ASSIGNMENT: From the line that contains "nose: (295, 420)" down to the last line of the listing below, reproduce each line exactly but not the pictures.

+++ EXTRACTED INFORMATION

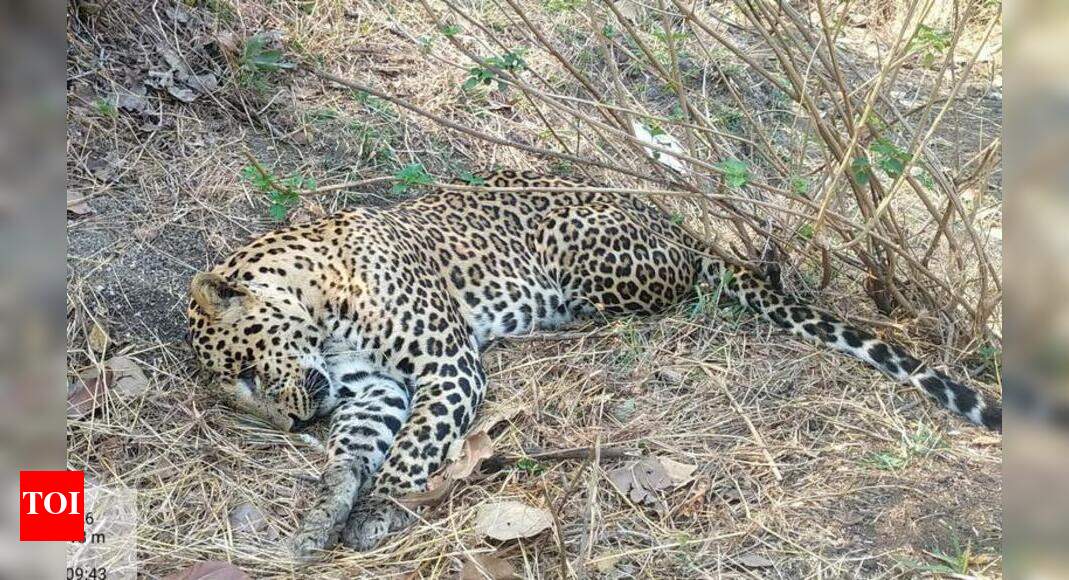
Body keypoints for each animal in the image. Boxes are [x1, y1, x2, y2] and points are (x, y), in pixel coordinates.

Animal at [186, 169, 1001, 558]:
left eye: (247, 370)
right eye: (238, 393)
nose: (295, 420)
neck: (321, 305)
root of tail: (674, 223)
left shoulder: (448, 366)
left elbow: (412, 453)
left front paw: (380, 510)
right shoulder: (372, 389)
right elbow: (351, 455)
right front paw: (324, 517)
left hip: (588, 258)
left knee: (682, 287)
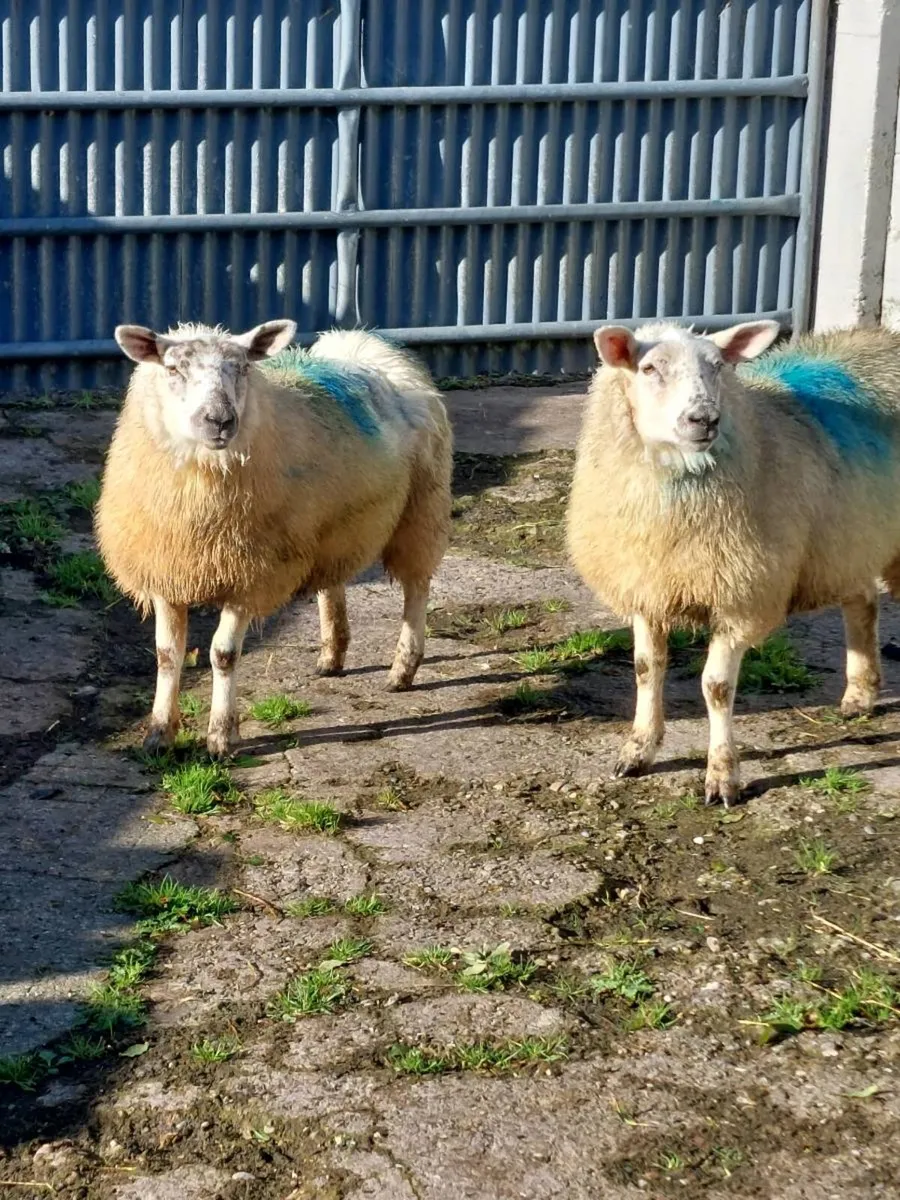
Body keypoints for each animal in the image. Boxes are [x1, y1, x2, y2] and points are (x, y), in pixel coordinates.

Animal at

++++++

EXERCISE SOLUTION:
nose: (295, 420)
neck: (321, 305)
root of tail: (674, 223)
left shoulder: (448, 366)
left elbow: (412, 453)
left front paw: (380, 510)
right shoulder: (372, 389)
right elbow: (351, 455)
right front paw: (324, 517)
left hip: (588, 258)
left knee: (682, 287)
Body keypoints for each animal in the image. Boxes are [x1, y1, x2, y2] and points are (x, y), in pixel coordinates.

Animal at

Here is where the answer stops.